I have a 3D shape with the following aerial view:
Where $a\ b\ c\ d\ e$ are known integers. The shape has a depth $f$ and volume $v$.
The question is, given a required volume $V$ where $V<v$, to the nearest integer, how much of $a$ can be converted to depth $g$ starting from left to right where $g<f$ ?
What I've tried:
The first thing I tried was to calculate: $$\frac{v-V}{(b+e*\frac da)*(f-g)}$$
This gets pretty close but doesn't really work because it tries to flatten the shape to a rectangle which assumes the whole width will always be converted, which isn't necessarily the case.
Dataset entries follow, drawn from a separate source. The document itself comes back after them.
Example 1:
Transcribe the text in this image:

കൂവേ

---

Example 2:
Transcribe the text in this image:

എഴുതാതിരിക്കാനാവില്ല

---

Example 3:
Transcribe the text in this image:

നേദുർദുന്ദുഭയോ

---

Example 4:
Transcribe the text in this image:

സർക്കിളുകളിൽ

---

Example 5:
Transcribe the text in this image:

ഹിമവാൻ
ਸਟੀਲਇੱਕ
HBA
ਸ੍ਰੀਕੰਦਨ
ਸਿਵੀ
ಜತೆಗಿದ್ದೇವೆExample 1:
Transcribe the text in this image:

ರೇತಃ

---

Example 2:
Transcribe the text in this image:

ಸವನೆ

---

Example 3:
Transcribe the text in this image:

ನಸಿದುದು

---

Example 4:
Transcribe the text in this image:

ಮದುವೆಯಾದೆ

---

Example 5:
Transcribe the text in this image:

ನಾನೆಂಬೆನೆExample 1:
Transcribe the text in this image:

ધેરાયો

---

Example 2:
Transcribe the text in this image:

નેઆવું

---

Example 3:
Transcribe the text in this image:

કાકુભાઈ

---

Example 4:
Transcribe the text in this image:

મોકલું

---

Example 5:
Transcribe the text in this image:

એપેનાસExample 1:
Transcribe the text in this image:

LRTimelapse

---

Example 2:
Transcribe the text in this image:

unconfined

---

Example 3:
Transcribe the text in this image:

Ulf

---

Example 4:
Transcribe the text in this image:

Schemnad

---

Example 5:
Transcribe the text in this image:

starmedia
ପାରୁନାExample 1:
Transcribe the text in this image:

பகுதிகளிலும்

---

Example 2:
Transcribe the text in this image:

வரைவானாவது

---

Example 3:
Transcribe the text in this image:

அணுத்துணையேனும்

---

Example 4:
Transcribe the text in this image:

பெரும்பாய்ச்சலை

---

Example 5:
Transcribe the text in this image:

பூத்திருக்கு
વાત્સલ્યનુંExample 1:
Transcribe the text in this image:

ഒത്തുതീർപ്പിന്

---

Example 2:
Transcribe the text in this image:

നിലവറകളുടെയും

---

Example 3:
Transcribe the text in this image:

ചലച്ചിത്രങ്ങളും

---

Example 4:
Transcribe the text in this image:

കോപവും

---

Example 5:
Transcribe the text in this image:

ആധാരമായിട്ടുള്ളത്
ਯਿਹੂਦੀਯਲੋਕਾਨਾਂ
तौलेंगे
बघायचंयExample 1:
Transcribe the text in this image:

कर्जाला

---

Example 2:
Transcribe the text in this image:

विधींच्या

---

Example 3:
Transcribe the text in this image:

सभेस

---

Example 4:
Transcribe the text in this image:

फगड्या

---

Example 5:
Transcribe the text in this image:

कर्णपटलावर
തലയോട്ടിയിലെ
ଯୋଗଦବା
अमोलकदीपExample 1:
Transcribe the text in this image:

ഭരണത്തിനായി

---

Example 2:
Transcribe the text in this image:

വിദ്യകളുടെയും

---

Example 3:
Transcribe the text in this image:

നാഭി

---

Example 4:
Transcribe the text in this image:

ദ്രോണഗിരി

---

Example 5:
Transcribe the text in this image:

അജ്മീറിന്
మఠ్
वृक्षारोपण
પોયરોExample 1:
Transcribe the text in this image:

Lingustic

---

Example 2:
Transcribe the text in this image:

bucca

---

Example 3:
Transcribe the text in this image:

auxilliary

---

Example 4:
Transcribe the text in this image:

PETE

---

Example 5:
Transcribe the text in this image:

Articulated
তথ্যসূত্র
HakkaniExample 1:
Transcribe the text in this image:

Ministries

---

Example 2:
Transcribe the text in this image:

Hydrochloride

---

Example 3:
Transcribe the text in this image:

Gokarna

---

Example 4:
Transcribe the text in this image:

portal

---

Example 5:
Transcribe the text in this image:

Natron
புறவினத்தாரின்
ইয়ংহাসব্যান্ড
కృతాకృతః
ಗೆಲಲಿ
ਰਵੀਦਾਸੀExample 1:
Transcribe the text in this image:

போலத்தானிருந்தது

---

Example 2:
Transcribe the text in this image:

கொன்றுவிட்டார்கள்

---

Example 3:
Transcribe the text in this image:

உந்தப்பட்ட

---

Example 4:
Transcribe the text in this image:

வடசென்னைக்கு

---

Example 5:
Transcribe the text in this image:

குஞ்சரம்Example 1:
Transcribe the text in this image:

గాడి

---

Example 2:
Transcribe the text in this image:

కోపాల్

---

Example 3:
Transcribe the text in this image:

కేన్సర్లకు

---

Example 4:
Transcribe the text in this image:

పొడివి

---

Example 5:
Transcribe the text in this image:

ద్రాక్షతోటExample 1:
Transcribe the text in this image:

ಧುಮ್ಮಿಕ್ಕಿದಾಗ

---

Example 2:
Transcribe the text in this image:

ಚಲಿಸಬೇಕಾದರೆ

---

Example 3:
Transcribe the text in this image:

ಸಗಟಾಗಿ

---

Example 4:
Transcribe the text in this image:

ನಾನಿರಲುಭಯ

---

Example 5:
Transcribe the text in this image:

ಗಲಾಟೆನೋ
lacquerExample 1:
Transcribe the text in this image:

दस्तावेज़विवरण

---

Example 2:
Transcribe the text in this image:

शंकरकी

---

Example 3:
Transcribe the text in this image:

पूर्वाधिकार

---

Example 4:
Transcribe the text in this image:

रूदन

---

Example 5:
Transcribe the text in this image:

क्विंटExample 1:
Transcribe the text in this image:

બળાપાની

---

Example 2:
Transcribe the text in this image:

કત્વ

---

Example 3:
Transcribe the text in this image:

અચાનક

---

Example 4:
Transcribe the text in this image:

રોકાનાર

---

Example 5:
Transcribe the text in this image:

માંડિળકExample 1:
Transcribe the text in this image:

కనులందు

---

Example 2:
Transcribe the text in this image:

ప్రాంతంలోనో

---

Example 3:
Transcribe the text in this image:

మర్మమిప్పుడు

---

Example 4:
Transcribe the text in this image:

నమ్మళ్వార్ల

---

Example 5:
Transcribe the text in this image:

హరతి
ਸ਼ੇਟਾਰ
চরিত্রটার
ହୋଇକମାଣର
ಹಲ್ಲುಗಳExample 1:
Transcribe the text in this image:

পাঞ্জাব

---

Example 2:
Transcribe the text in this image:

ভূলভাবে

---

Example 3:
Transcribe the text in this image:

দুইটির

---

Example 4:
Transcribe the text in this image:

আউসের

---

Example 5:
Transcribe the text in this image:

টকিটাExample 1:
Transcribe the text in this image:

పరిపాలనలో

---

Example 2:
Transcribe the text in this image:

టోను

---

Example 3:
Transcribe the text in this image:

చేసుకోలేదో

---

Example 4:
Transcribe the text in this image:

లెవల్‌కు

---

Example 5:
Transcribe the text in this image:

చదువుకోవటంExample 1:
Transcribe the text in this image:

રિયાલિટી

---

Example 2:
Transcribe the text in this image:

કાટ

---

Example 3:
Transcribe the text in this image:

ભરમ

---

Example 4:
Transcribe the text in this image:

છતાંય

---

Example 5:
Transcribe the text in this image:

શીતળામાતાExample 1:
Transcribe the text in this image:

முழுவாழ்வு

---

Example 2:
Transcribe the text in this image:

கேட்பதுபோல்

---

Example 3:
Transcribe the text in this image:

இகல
I've tried a few other ways like converting all of the $a*b$ shape that can be converted first and then trying to add on the extra bit due to the $d*e$ shape but without any success.
CASE 1: We start from the right. Let the length converted to $g$ be x. Subcase 1: $x\leq d$. The new volume will be $$x(b+e)g+(d-x)(b+e)f + (cbf)$$ $$=(b+e)(g-f)x+d(b+e)f+cbf$$ If we equate this with $V$, then we get the range of $V$ (Using $x\in [0,d]$): $(bd+ed+bc)f=v\geq V\geq d(b+e)g+bcf$.
For this case, $$x=\frac{V-(db+ed+cb)f}{(b+e)(g-f)}=\frac{v-V}{ (b+e)(f-g)}$$ which is pretty close to what you did.
Subcase 2: $x\geq d$. Then the new volume will be $$d(b+e)g +(x-d)bg+(a-x)bf.$$$$=b(g-f)x +abf-dbg+d(b+e)g$$$$=b(g-f)x +abf+deg=b(g-f)x+(v-def)+deg$$$$=b(g-f)x+v+de(g-f)=(bx+de)(g-f)+v$$ Thus, we get $x =\dfrac1b (\dfrac{v-V}{f-g}-de)$. Similarly, using $x\geq 0$, we can find the range of V achievable.
I now hope you can solve CASE 2 (Start from left) and its subcases ($x\leq c$ and $x\geq c$) by yourself by breaking the box into parts as shown above.